## Text shown

Recently, I read an article here on HN which proclaimed that the best use of
CS/IT knowledge is in non-CS positions. Use it as your secret weapon; use it
to gain an advantage in your everyday life. Now, most ME majors nowadays have
some rudimentary functional programming experience but I'm hoping that
sentiment will still hold true.

As far as client work goes, all my development work is through the Facebook
Platform (apps and whatnot) so I've built up a reputation on their developer
forums and can pretty easily secure work based solely on that. I think the
main hurdle with web development is that nearly everyone has a website these
days. You might consider checking out some of your local companies and seeing
which have poor websites and going from there. Otherwise, try to become a well
known and reputable member somewhere online.

------
devotion
About to leave University (BSc Software Engineering. 3 exams left, all this
month).

I have a job secured in the security field and have a personal wiki full of
projects that I want to do on the side. One of which is in the planning stages
as I type this.

Looking forward to see what the next 12 months hold.

------
jiaaro
I'm graduating with a BA in Economics.

Plans: I'll be writing software... like I have for the past 2 years ;)

------
kobs
BS in CS. Graduated about a week ago from UF. Going to work for a bookstore.

------
adam-_-
Graduating in June. Perl developer for an ecommerce company in London.

------
shadowz
Graduating in June from high school. Going into computer science.

------
stjarnljuset
working on enterprise web applications

## Stored data

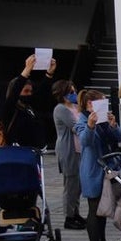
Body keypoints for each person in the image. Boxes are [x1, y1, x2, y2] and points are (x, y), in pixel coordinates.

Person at [74, 89, 121, 241]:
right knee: (95, 210)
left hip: (105, 169)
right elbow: (85, 142)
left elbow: (119, 138)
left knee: (102, 210)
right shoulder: (82, 121)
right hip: (92, 171)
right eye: (101, 103)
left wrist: (113, 125)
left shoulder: (102, 121)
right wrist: (90, 125)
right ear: (90, 105)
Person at [51, 80, 86, 231]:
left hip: (79, 149)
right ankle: (69, 216)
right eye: (70, 93)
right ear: (62, 94)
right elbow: (76, 126)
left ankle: (75, 213)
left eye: (74, 91)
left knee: (77, 185)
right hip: (68, 150)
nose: (74, 95)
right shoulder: (61, 109)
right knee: (70, 184)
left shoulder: (75, 107)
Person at [1, 54, 54, 149]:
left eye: (30, 91)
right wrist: (27, 69)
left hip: (34, 153)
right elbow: (15, 91)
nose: (29, 94)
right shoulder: (10, 108)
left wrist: (49, 74)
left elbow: (41, 92)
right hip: (17, 153)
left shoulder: (29, 107)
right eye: (26, 91)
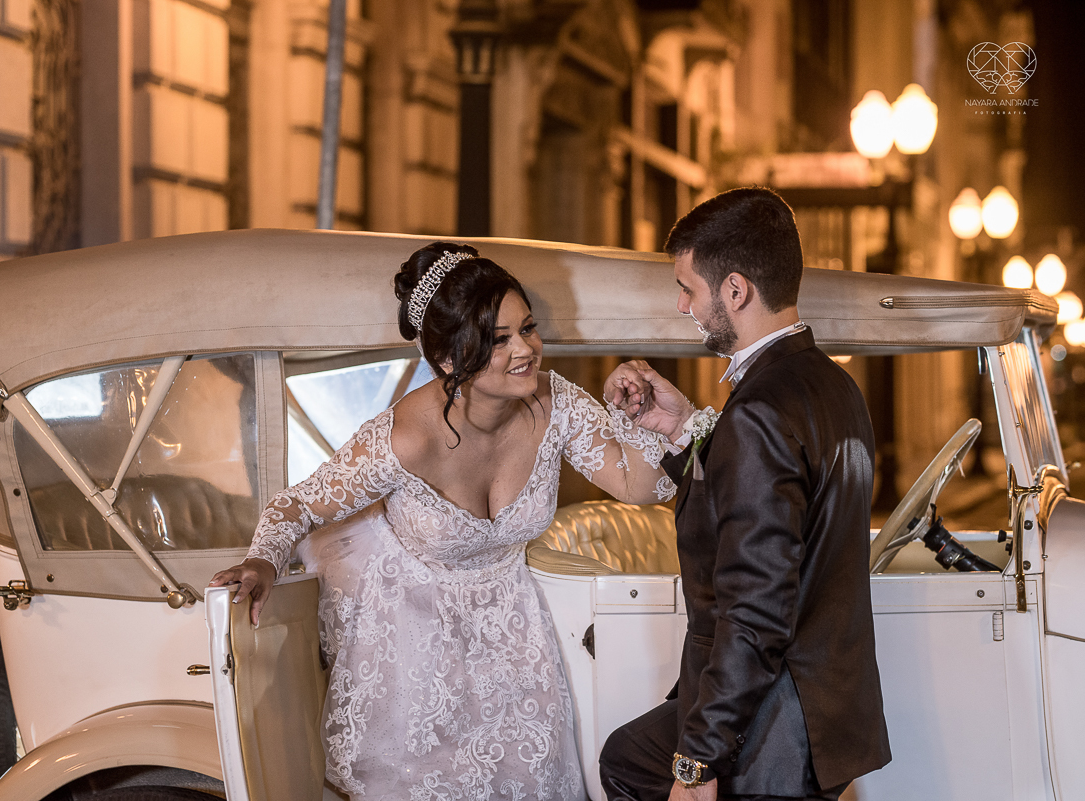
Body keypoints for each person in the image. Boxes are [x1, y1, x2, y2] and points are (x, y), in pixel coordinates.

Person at [210, 242, 677, 801]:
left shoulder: (558, 404)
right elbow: (299, 505)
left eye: (526, 328)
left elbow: (641, 485)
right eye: (499, 340)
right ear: (451, 361)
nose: (526, 349)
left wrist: (644, 416)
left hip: (512, 630)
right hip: (410, 637)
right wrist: (263, 557)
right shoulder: (405, 438)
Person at [597, 187, 891, 801]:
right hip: (829, 706)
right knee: (628, 754)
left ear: (735, 290)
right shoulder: (835, 386)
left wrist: (696, 763)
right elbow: (769, 511)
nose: (683, 306)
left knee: (627, 764)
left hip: (776, 719)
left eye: (689, 289)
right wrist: (683, 432)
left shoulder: (758, 409)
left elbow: (755, 609)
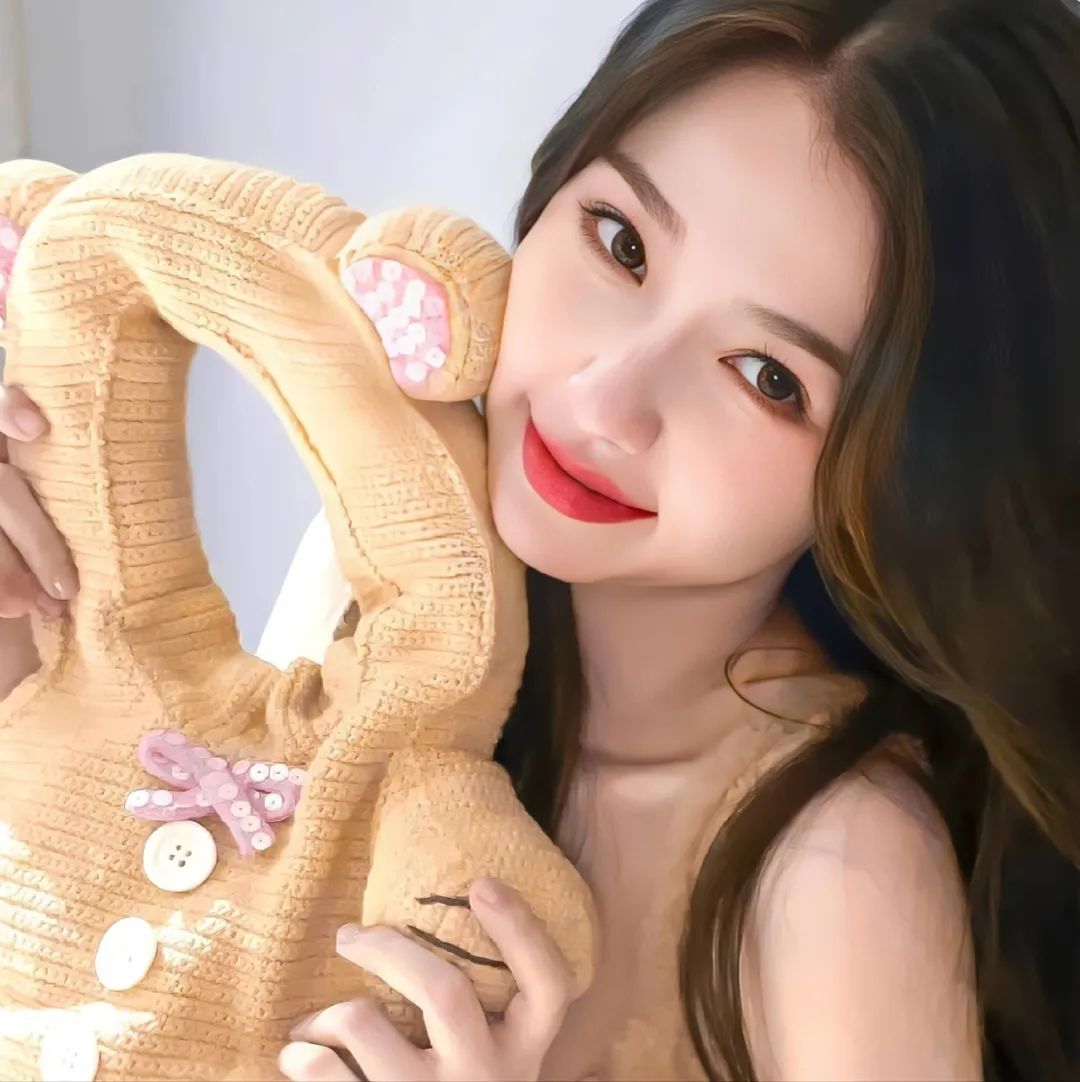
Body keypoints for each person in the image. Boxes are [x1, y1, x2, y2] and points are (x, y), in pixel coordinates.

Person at [2, 0, 1078, 1078]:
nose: (607, 402)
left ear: (904, 471)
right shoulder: (367, 580)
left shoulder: (838, 873)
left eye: (768, 377)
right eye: (622, 243)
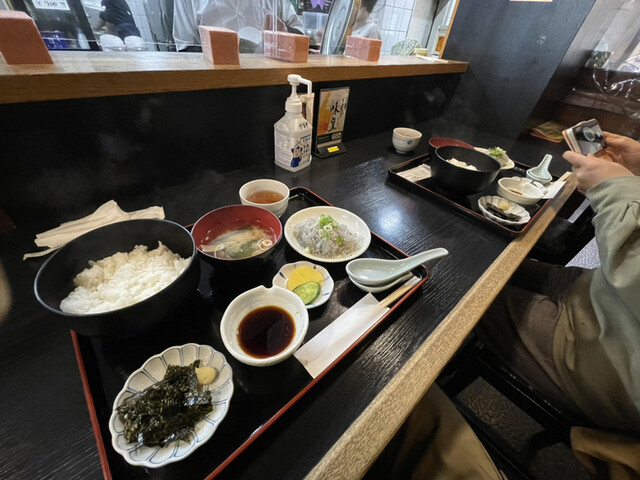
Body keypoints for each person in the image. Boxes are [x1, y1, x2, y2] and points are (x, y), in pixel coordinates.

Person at [367, 131, 640, 479]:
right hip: (604, 294)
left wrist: (618, 189)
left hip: (612, 353)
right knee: (470, 263)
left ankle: (429, 363)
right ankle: (452, 349)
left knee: (456, 288)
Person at [172, 0, 304, 53]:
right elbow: (185, 48)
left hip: (268, 84)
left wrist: (286, 32)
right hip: (214, 86)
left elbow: (301, 36)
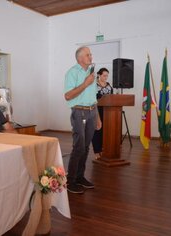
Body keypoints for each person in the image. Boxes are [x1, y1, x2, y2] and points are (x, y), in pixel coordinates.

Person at [64, 46, 101, 194]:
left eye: (90, 55)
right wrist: (85, 83)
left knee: (86, 147)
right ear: (80, 58)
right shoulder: (72, 73)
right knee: (79, 147)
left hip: (92, 112)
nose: (91, 57)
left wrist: (97, 117)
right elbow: (68, 96)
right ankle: (70, 180)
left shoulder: (92, 73)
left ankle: (80, 177)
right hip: (79, 112)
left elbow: (93, 98)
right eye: (87, 55)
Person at [92, 68, 113, 160]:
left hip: (108, 111)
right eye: (104, 75)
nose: (106, 77)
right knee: (97, 131)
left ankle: (102, 149)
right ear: (99, 75)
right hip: (97, 110)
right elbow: (93, 99)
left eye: (107, 75)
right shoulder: (94, 85)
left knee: (105, 131)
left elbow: (112, 98)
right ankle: (96, 151)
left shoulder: (109, 86)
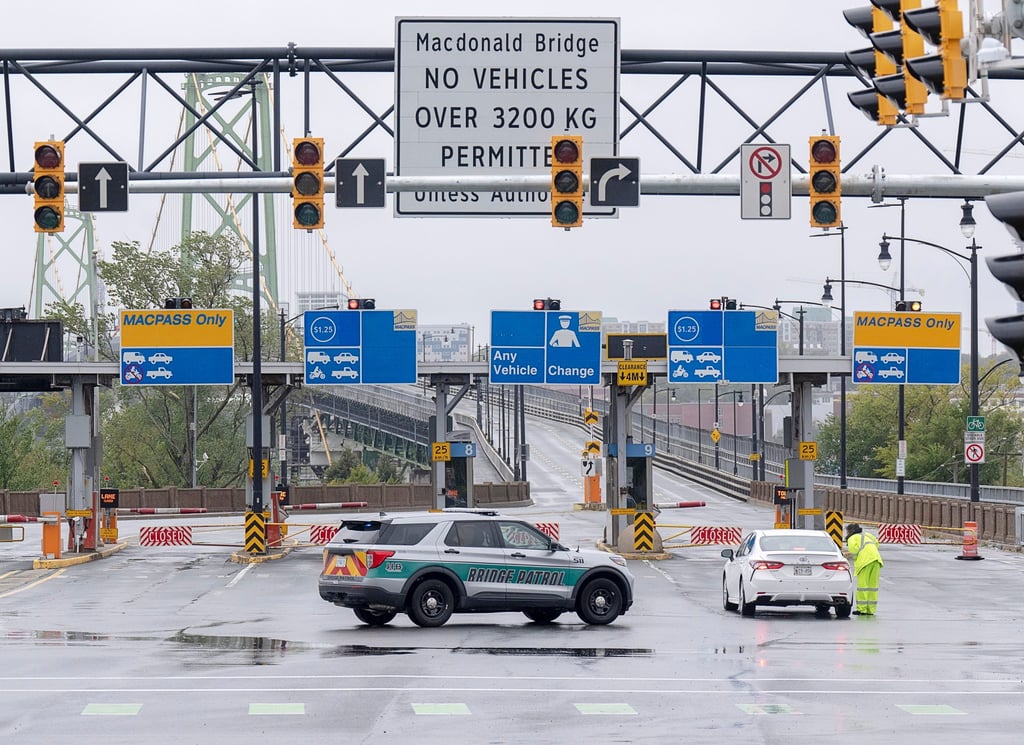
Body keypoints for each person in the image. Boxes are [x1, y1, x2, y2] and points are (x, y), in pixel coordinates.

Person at [845, 523, 884, 616]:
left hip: (865, 562)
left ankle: (861, 609)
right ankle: (871, 610)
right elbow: (877, 544)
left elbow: (854, 552)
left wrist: (848, 555)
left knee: (863, 586)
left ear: (850, 531)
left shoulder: (852, 538)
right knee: (873, 587)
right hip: (876, 559)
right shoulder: (868, 535)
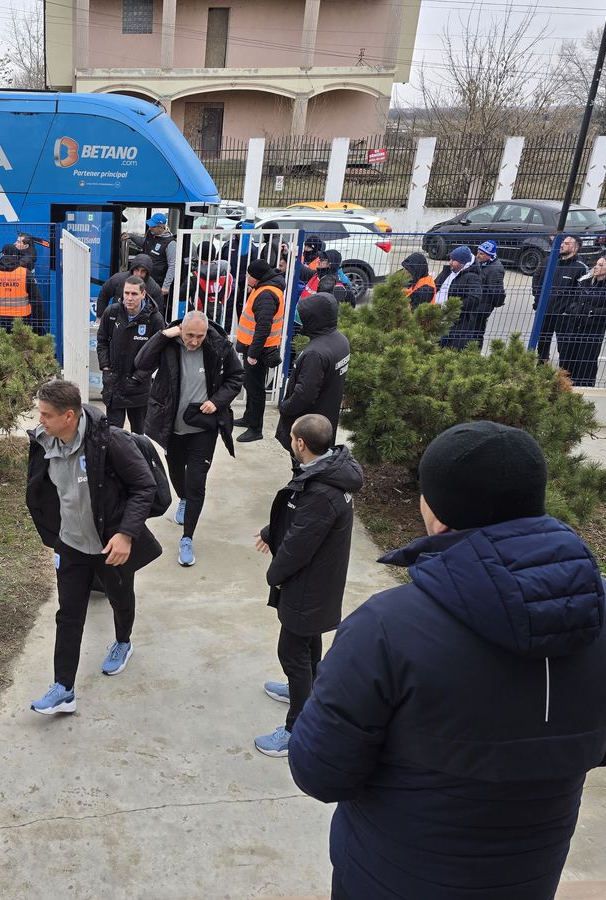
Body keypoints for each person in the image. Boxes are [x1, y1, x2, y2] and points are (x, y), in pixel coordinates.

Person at [288, 421, 606, 900]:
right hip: (529, 877)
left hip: (390, 877)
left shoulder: (386, 629)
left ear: (437, 514)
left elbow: (319, 771)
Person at [25, 379, 162, 715]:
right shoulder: (44, 442)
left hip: (108, 545)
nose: (39, 420)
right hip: (70, 544)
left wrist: (126, 534)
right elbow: (41, 489)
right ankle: (64, 688)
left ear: (68, 416)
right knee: (68, 614)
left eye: (46, 415)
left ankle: (123, 641)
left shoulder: (109, 442)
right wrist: (52, 532)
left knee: (119, 597)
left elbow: (144, 485)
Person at [253, 414, 362, 757]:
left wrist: (275, 574)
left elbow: (300, 545)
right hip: (317, 584)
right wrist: (272, 532)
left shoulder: (322, 492)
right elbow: (298, 520)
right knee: (308, 643)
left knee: (292, 651)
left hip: (308, 587)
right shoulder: (328, 472)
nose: (290, 442)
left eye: (291, 438)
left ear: (300, 443)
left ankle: (296, 729)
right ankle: (306, 692)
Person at [134, 309, 243, 567]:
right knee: (174, 469)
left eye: (199, 336)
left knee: (197, 483)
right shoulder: (169, 344)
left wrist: (217, 402)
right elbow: (141, 363)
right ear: (181, 329)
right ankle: (182, 498)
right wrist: (162, 336)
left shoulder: (219, 346)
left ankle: (187, 538)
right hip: (172, 426)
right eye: (189, 335)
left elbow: (236, 377)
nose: (194, 341)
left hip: (203, 428)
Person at [275, 293, 349, 453]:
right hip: (325, 422)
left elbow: (304, 395)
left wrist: (284, 407)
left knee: (305, 469)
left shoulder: (316, 353)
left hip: (308, 429)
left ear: (314, 318)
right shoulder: (340, 340)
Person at [97, 276, 165, 432]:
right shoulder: (112, 312)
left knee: (139, 436)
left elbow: (158, 353)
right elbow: (102, 341)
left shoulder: (154, 319)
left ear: (143, 294)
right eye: (126, 293)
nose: (129, 298)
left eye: (134, 294)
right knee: (113, 435)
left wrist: (138, 377)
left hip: (139, 388)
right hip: (114, 386)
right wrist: (106, 367)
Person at [234, 258, 285, 443]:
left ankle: (256, 429)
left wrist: (253, 354)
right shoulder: (263, 288)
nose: (246, 277)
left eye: (249, 274)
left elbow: (263, 327)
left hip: (259, 350)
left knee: (256, 390)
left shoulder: (266, 294)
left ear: (256, 277)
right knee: (250, 384)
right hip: (255, 347)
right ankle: (249, 418)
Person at [560, 254, 606, 387]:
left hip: (593, 332)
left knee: (586, 363)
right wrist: (574, 309)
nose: (596, 267)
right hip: (573, 329)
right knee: (567, 360)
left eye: (601, 265)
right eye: (596, 264)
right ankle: (563, 388)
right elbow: (570, 300)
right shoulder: (583, 283)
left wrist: (593, 312)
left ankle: (584, 390)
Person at [533, 235, 588, 364]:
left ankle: (564, 373)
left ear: (575, 248)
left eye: (567, 243)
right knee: (542, 342)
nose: (562, 245)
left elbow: (582, 293)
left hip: (564, 316)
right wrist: (538, 300)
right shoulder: (550, 261)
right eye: (563, 242)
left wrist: (570, 310)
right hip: (545, 311)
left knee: (564, 346)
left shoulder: (580, 268)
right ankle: (542, 365)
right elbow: (537, 279)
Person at [436, 246, 486, 349]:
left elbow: (474, 298)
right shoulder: (448, 272)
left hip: (456, 324)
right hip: (438, 319)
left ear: (463, 263)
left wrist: (452, 307)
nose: (450, 262)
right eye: (450, 259)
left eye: (454, 260)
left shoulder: (473, 278)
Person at [0, 253, 43, 335]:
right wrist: (37, 326)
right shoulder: (25, 273)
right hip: (21, 319)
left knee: (0, 345)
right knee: (21, 345)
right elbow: (36, 300)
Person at [96, 253, 163, 319]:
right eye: (137, 270)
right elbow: (104, 294)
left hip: (140, 324)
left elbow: (158, 314)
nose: (139, 274)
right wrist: (100, 317)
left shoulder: (155, 289)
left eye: (143, 271)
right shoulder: (118, 279)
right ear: (132, 269)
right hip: (117, 321)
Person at [141, 213, 177, 301]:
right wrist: (131, 237)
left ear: (161, 227)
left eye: (153, 226)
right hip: (144, 280)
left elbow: (173, 265)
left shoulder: (170, 243)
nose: (150, 228)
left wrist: (166, 286)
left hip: (157, 283)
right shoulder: (151, 234)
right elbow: (144, 243)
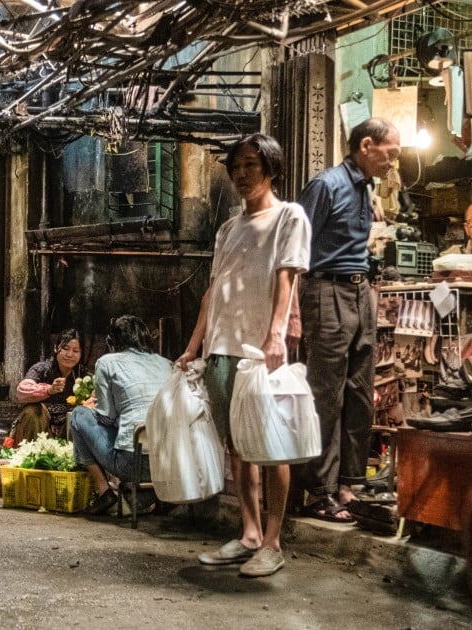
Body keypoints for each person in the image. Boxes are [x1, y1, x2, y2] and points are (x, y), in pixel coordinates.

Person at [176, 133, 311, 578]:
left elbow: (287, 278)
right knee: (238, 446)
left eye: (251, 165)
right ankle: (249, 532)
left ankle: (273, 541)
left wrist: (277, 335)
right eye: (236, 167)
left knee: (272, 445)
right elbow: (213, 292)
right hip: (222, 347)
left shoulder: (289, 217)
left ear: (270, 167)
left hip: (261, 350)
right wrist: (195, 345)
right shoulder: (227, 229)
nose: (242, 174)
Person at [295, 117, 400, 524]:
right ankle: (320, 490)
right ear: (366, 146)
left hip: (360, 292)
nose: (393, 162)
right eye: (390, 154)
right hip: (325, 290)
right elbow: (296, 247)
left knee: (360, 392)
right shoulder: (326, 185)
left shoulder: (364, 189)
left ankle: (348, 484)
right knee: (326, 395)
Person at [70, 315, 171, 516]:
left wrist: (98, 408)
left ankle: (104, 491)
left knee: (78, 415)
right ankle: (143, 499)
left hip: (132, 464)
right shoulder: (165, 363)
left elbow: (106, 417)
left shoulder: (108, 362)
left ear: (112, 341)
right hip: (170, 461)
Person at [11, 328, 83, 441]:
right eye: (65, 348)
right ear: (55, 348)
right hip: (39, 431)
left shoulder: (83, 376)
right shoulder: (41, 370)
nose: (70, 354)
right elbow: (21, 391)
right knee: (32, 412)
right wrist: (49, 390)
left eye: (75, 351)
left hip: (67, 432)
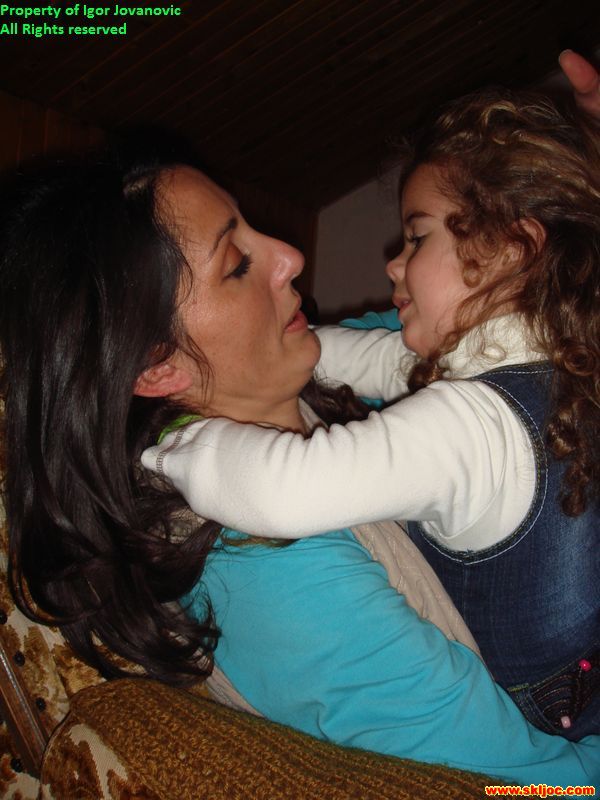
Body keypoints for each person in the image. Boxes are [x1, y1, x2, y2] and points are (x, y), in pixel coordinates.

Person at [1, 155, 599, 786]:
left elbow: (471, 320)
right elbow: (529, 784)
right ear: (156, 364)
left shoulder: (290, 385)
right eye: (237, 264)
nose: (290, 255)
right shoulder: (270, 572)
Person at [142, 85, 600, 743]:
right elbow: (350, 356)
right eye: (237, 264)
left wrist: (174, 447)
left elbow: (286, 491)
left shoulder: (470, 426)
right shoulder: (552, 349)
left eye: (418, 238)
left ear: (512, 248)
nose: (394, 261)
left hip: (558, 728)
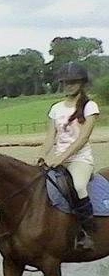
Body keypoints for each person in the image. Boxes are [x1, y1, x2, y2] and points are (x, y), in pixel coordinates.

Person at [38, 61, 100, 251]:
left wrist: (61, 159)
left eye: (73, 82)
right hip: (58, 159)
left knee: (79, 186)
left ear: (82, 83)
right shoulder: (56, 108)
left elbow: (82, 139)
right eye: (66, 82)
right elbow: (50, 137)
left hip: (79, 160)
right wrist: (42, 156)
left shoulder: (90, 106)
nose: (69, 85)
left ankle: (87, 232)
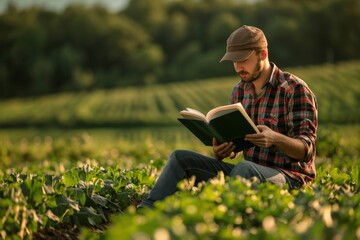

## Complete the following
1) Echo the forum thread word for word between "Looking forward to" and "past 2 years ;)", inclusive.
2) List every username that appears in the forum thread.
3) Answer these from the forum thread:
(a) Through which platform does the first poster do all development work?
(b) How many exams does devotion have left?
(c) In which programming language does adam-_- work?
The entries come from a separate source, unrelated to the forum thread.

## Numbered responses
1)
Looking forward to see what the next 12 months hold.

------
jiaaro
I'm graduating with a BA in Economics.

Plans: I'll be writing software... like I have for the past 2 years ;)

2)
devotion
jiaaro
kobs
adam-_-
shadowz
stjarnljuset

3)
(a) The Facebook Platform
(b) Three
(c) Perl